§ **What is being asked**: Whenever a line of the data below holds the string "living", copy that line.
*** Recorded data Section Begins ***
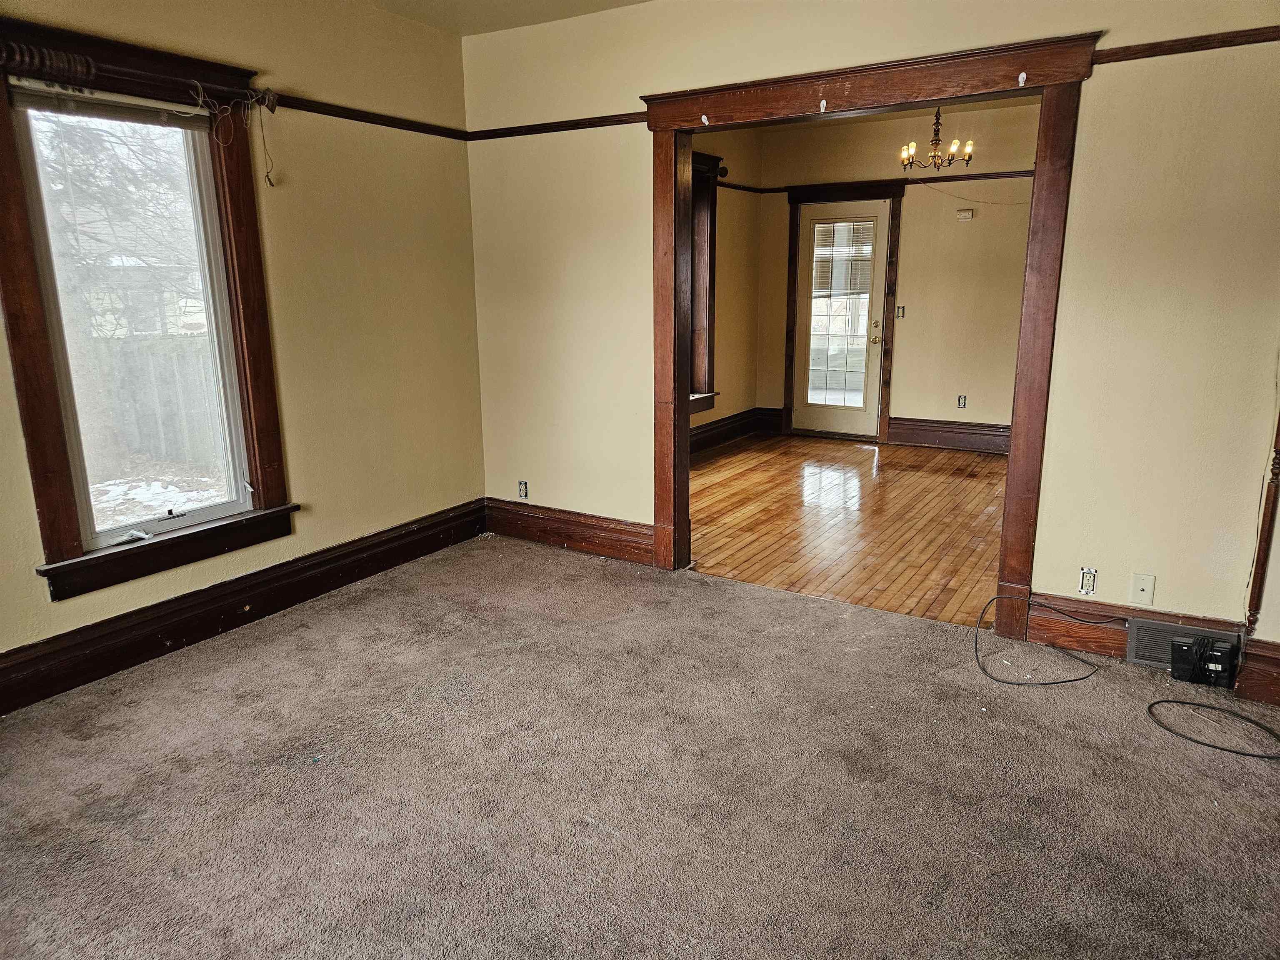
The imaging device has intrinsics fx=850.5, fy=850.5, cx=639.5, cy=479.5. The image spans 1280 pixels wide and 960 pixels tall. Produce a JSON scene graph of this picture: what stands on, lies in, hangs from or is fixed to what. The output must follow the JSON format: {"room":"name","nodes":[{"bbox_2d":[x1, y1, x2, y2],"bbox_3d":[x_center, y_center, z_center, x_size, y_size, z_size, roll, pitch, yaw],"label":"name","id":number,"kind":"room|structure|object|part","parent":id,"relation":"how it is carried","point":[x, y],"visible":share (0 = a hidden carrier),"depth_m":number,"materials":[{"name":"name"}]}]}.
{"room":"living room","nodes":[
{"label":"living room","id":0,"kind":"room"},
{"bbox_2d":[0,0,483,701],"bbox_3d":[-2.076,-0.583,2.931,0.163,2.700,4.350,8,16,31],"label":"left wall","id":1,"kind":"structure","parent":0,"point":[1,334],"depth_m":3.89,"materials":[{"name":"beige paint"}]},
{"bbox_2d":[0,11,296,608],"bbox_3d":[-1.897,-0.612,3.211,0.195,1.885,1.066,8,16,31],"label":"window","id":2,"kind":"structure","parent":1,"relation":"in","point":[35,471],"depth_m":3.20,"materials":[{"name":"brown wood"}]},
{"bbox_2d":[10,82,212,130],"bbox_3d":[-1.876,-1.333,3.050,0.046,0.090,0.686,8,16,31],"label":"window blind","id":3,"kind":"object","parent":2,"relation":"attached to","point":[33,92],"visible":0.98,"depth_m":3.01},
{"bbox_2d":[0,41,273,109],"bbox_3d":[-1.895,-1.396,2.872,0.103,0.089,1.326,8,16,31],"label":"curtain rod","id":4,"kind":"object","parent":2,"relation":"attached to","point":[78,68],"visible":0.93,"depth_m":2.89,"materials":[{"name":"wood"}]},
{"bbox_2d":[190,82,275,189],"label":"curtain cord","id":5,"kind":"object","parent":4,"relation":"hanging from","point":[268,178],"visible":0.99,"depth_m":3.36,"materials":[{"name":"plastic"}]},
{"bbox_2d":[0,500,485,714],"bbox_3d":[-1.947,0.621,3.297,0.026,0.185,3.748,8,16,31],"label":"baseboard","id":6,"kind":"structure","parent":1,"relation":"attached to","point":[313,563],"depth_m":3.54,"materials":[{"name":"brown wood"}]},
{"bbox_2d":[261,91,468,139],"bbox_3d":[-1.543,-1.598,3.532,0.043,0.056,2.529,8,16,31],"label":"picture rail","id":7,"kind":"object","parent":1,"relation":"attached to","point":[385,125],"visible":0.72,"depth_m":3.93,"materials":[{"name":"brown wood"}]},
{"bbox_2d":[362,0,649,35],"bbox_3d":[-0.180,-1.727,1.765,4.434,0.126,4.225,8,16,31],"label":"ceiling","id":8,"kind":"structure","parent":0,"point":[515,3],"depth_m":3.95,"materials":[{"name":"beige paint"}]},
{"bbox_2d":[0,531,1279,959],"bbox_3d":[-0.104,1.046,2.087,4.883,0.104,4.303,8,16,31],"label":"carpet floor","id":9,"kind":"structure","parent":0,"point":[436,601],"depth_m":2.47,"materials":[{"name":"carpet"}]},
{"bbox_2d":[975,594,1109,685],"bbox_3d":[1.543,0.584,3.304,0.478,0.234,0.468,8,16,31],"label":"black cable","id":10,"kind":"object","parent":9,"relation":"on","point":[1063,681],"visible":0.99,"depth_m":3.23,"materials":[{"name":"black plastic"}]},
{"bbox_2d":[1168,633,1234,686],"bbox_3d":[2.046,0.652,3.101,0.190,0.154,0.132,8,16,31],"label":"black device","id":11,"kind":"object","parent":9,"relation":"on","point":[1178,660],"visible":0.98,"depth_m":3.06,"materials":[{"name":"black plastic"}]},
{"bbox_2d":[1145,697,1279,761],"bbox_3d":[1.900,0.795,2.762,0.369,0.042,0.414,-6,15,-22],"label":"cable","id":12,"kind":"object","parent":9,"relation":"on","point":[1231,751],"visible":0.99,"depth_m":2.75,"materials":[{"name":"black plastic"}]},
{"bbox_2d":[689,127,763,449],"bbox_3d":[0.086,-1.414,6.384,0.164,2.739,3.773,8,16,31],"label":"side wall","id":13,"kind":"structure","parent":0,"point":[738,286],"depth_m":7.34,"materials":[{"name":"paint"}]},
{"bbox_2d":[685,151,723,414],"bbox_3d":[0.220,-1.429,6.444,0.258,2.052,1.443,8,16,31],"label":"window","id":14,"kind":"structure","parent":13,"relation":"in","point":[708,340],"depth_m":6.85,"materials":[{"name":"brown wood"}]},
{"bbox_2d":[690,406,782,454],"bbox_3d":[0.294,-0.234,6.668,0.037,0.195,3.323,8,16,31],"label":"baseboard","id":15,"kind":"structure","parent":13,"relation":"attached to","point":[724,434],"depth_m":7.52,"materials":[{"name":"brown wood"}]},
{"bbox_2d":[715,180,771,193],"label":"picture rail","id":16,"kind":"object","parent":13,"relation":"attached to","point":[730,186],"visible":0.5,"depth_m":7.19,"materials":[{"name":"wood"}]},
{"bbox_2d":[688,430,1009,626],"bbox_3d":[1.675,0.143,5.778,3.702,0.099,3.956,8,16,31],"label":"hardwood floor","id":17,"kind":"structure","parent":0,"point":[878,490],"depth_m":5.17,"materials":[{"name":"brown wood"}]},
{"bbox_2d":[460,0,1279,641],"bbox_3d":[1.003,-0.740,3.567,4.644,2.679,0.135,8,16,31],"label":"back wall","id":18,"kind":"structure","parent":0,"point":[1164,66],"depth_m":3.19,"materials":[{"name":"beige paint"}]},
{"bbox_2d":[517,480,529,499],"bbox_3d":[-0.660,0.059,4.802,0.069,0.112,0.010,8,16,31],"label":"wall outlet","id":19,"kind":"object","parent":18,"relation":"in","point":[523,488],"visible":0.99,"depth_m":4.80,"materials":[{"name":"white plastic"}]},
{"bbox_2d":[465,111,644,139],"bbox_3d":[-0.403,-1.759,4.219,1.202,0.050,0.033,8,16,31],"label":"picture rail","id":20,"kind":"object","parent":18,"relation":"attached to","point":[518,127],"visible":0.74,"depth_m":4.20,"materials":[{"name":"brown wood"}]},
{"bbox_2d":[482,497,654,563],"bbox_3d":[-0.399,0.276,4.646,1.237,0.187,0.022,8,16,31],"label":"baseboard","id":21,"kind":"structure","parent":18,"relation":"attached to","point":[578,531],"depth_m":4.62,"materials":[{"name":"brown wood"}]},
{"bbox_2d":[638,25,1102,632],"bbox_3d":[0.842,-0.559,3.735,1.928,2.229,0.208,8,16,31],"label":"door frame","id":22,"kind":"structure","parent":18,"relation":"attached to","point":[1008,506],"depth_m":3.43,"materials":[{"name":"brown wood"}]},
{"bbox_2d":[699,113,709,125],"bbox_3d":[0.284,-1.565,3.697,0.035,0.053,0.035,8,16,31],"label":"curtain hook","id":23,"kind":"object","parent":22,"relation":"attached to","point":[703,119],"visible":0.99,"depth_m":3.69,"materials":[{"name":"white plastic"}]},
{"bbox_2d":[818,97,828,112],"bbox_3d":[0.746,-1.526,3.468,0.031,0.056,0.036,8,16,31],"label":"hook","id":24,"kind":"object","parent":22,"relation":"attached to","point":[822,103],"visible":0.99,"depth_m":3.46,"materials":[{"name":"white plastic"}]},
{"bbox_2d":[1016,71,1027,86],"bbox_3d":[1.405,-1.474,3.131,0.031,0.051,0.034,8,16,31],"label":"hook","id":25,"kind":"object","parent":22,"relation":"attached to","point":[1024,73],"visible":0.98,"depth_m":3.12,"materials":[{"name":"white plastic"}]},
{"bbox_2d":[1077,566,1097,596],"bbox_3d":[1.760,0.399,3.342,0.067,0.113,0.016,8,16,31],"label":"wall outlet","id":26,"kind":"object","parent":18,"relation":"in","point":[1085,582],"visible":0.98,"depth_m":3.34,"materials":[{"name":"white plastic"}]},
{"bbox_2d":[1025,593,1243,667],"bbox_3d":[1.960,0.591,3.227,0.774,0.184,0.022,8,16,31],"label":"baseboard","id":27,"kind":"structure","parent":18,"relation":"attached to","point":[1032,630],"depth_m":3.32,"materials":[{"name":"brown wood"}]},
{"bbox_2d":[1124,617,1233,671],"bbox_3d":[2.016,0.629,3.160,0.333,0.169,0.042,8,16,31],"label":"floor vent","id":28,"kind":"object","parent":27,"relation":"attached to","point":[1130,654],"visible":0.53,"depth_m":3.19,"materials":[{"name":"metal"}]},
{"bbox_2d":[1130,573,1155,604],"bbox_3d":[1.910,0.417,3.231,0.070,0.115,0.015,8,16,31],"label":"wall plate","id":29,"kind":"object","parent":18,"relation":"attached to","point":[1143,593],"visible":0.99,"depth_m":3.23,"materials":[{"name":"white plastic"}]},
{"bbox_2d":[1095,25,1279,62],"bbox_3d":[2.074,-1.424,2.693,1.112,0.047,0.033,8,16,31],"label":"picture rail","id":30,"kind":"object","parent":18,"relation":"attached to","point":[1153,55],"visible":0.79,"depth_m":2.84,"materials":[{"name":"brown wood"}]},
{"bbox_2d":[1235,636,1279,705],"bbox_3d":[2.405,0.692,2.779,0.802,0.201,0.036,8,16,31],"label":"baseboard","id":31,"kind":"structure","parent":18,"relation":"attached to","point":[1278,678],"depth_m":2.94,"materials":[{"name":"brown wood"}]},
{"bbox_2d":[1243,397,1279,638],"bbox_3d":[2.205,-0.416,2.819,0.081,2.080,0.112,8,16,31],"label":"corner trim","id":32,"kind":"structure","parent":18,"relation":"attached to","point":[1254,595],"depth_m":2.98,"materials":[{"name":"brown wood"}]},
{"bbox_2d":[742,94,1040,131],"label":"dining room ceiling","id":33,"kind":"structure","parent":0,"point":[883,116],"depth_m":6.71,"materials":[{"name":"paint"}]},
{"bbox_2d":[897,106,972,171],"bbox_3d":[2.020,-2.378,5.775,0.473,0.544,0.464,8,16,31],"label":"chandelier","id":34,"kind":"object","parent":33,"relation":"hanging from","point":[936,143],"visible":0.93,"depth_m":5.78,"materials":[{"name":"metal"}]},
{"bbox_2d":[748,97,1040,448],"bbox_3d":[2.623,-1.620,7.018,3.533,2.748,0.154,8,16,31],"label":"back wall","id":35,"kind":"structure","parent":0,"point":[905,353],"depth_m":7.03,"materials":[{"name":"beige paint"}]},
{"bbox_2d":[792,198,890,439],"bbox_3d":[1.766,-1.379,7.548,0.794,2.014,0.136,8,16,31],"label":"glass door","id":36,"kind":"structure","parent":35,"relation":"in","point":[878,267],"depth_m":7.56,"materials":[{"name":"white glass"}]},
{"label":"glass panel","id":37,"kind":"part","parent":36,"relation":"part of","materials":[{"name":"clear glass"}]},
{"bbox_2d":[812,219,874,295],"bbox_3d":[1.804,-1.968,7.565,0.528,0.624,0.046,8,16,31],"label":"door blind","id":38,"kind":"object","parent":36,"relation":"attached to","point":[825,246],"visible":0.89,"depth_m":7.56,"materials":[{"name":"white plastic"}]},
{"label":"handle","id":39,"kind":"part","parent":36,"relation":"part of","materials":[{"name":"gold metal"}]},
{"bbox_2d":[782,180,904,443],"bbox_3d":[1.810,-1.469,7.591,1.064,2.188,0.176,8,16,31],"label":"door frame","id":40,"kind":"structure","parent":35,"relation":"attached to","point":[899,194],"depth_m":7.40,"materials":[{"name":"brown wood"}]},
{"bbox_2d":[747,170,1036,194],"bbox_3d":[2.358,-2.343,6.468,3.465,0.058,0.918,8,16,31],"label":"picture rail","id":41,"kind":"object","parent":35,"relation":"attached to","point":[933,178],"visible":0.54,"depth_m":7.00,"materials":[{"name":"brown wood"}]},
{"bbox_2d":[895,305,905,318],"bbox_3d":[2.225,-1.428,7.259,0.063,0.113,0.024,8,16,31],"label":"light switch","id":42,"kind":"object","parent":35,"relation":"attached to","point":[902,307],"visible":0.98,"depth_m":7.26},
{"bbox_2d":[888,417,1010,453],"bbox_3d":[3.197,-0.300,6.834,2.363,0.205,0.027,8,16,31],"label":"baseboard","id":43,"kind":"structure","parent":35,"relation":"attached to","point":[923,436],"depth_m":7.17,"materials":[{"name":"brown wood"}]},
{"bbox_2d":[956,394,967,408],"bbox_3d":[2.690,-0.648,7.101,0.069,0.112,0.009,8,16,31],"label":"wall socket","id":44,"kind":"object","parent":35,"relation":"attached to","point":[963,404],"visible":0.99,"depth_m":7.10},
{"bbox_2d":[955,207,973,220],"bbox_3d":[2.586,-2.110,6.768,0.130,0.083,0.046,8,16,31],"label":"thermostat","id":45,"kind":"object","parent":35,"relation":"attached to","point":[963,213],"visible":0.98,"depth_m":6.76,"materials":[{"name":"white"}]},
{"bbox_2d":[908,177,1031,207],"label":"wire","id":46,"kind":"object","parent":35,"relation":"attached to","point":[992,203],"visible":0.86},
{"label":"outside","id":47,"kind":"structure","parent":0,"visible":0},
{"bbox_2d":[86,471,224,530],"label":"snowy ground","id":48,"kind":"structure","parent":47,"point":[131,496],"depth_m":7.71,"materials":[{"name":"white snow"}]},
{"label":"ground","id":49,"kind":"structure","parent":47,"visible":0},
{"bbox_2d":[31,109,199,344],"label":"tree","id":50,"kind":"object","parent":49,"relation":"on","point":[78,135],"visible":0.42,"depth_m":9.83,"materials":[{"name":"plant"}]},
{"bbox_2d":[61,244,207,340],"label":"neighboring house","id":51,"kind":"structure","parent":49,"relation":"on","point":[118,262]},
{"bbox_2d":[75,332,223,472],"bbox_3d":[-4.949,-0.719,8.276,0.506,1.370,1.887,8,16,31],"label":"wooden fence","id":52,"kind":"object","parent":49,"relation":"on","point":[163,361],"visible":0.39,"depth_m":8.41,"materials":[{"name":"grey wood"}]}
]}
*** Recorded data Section Ends ***
§ **Exercise answer**:
{"room":"living room","nodes":[
{"label":"living room","id":0,"kind":"room"},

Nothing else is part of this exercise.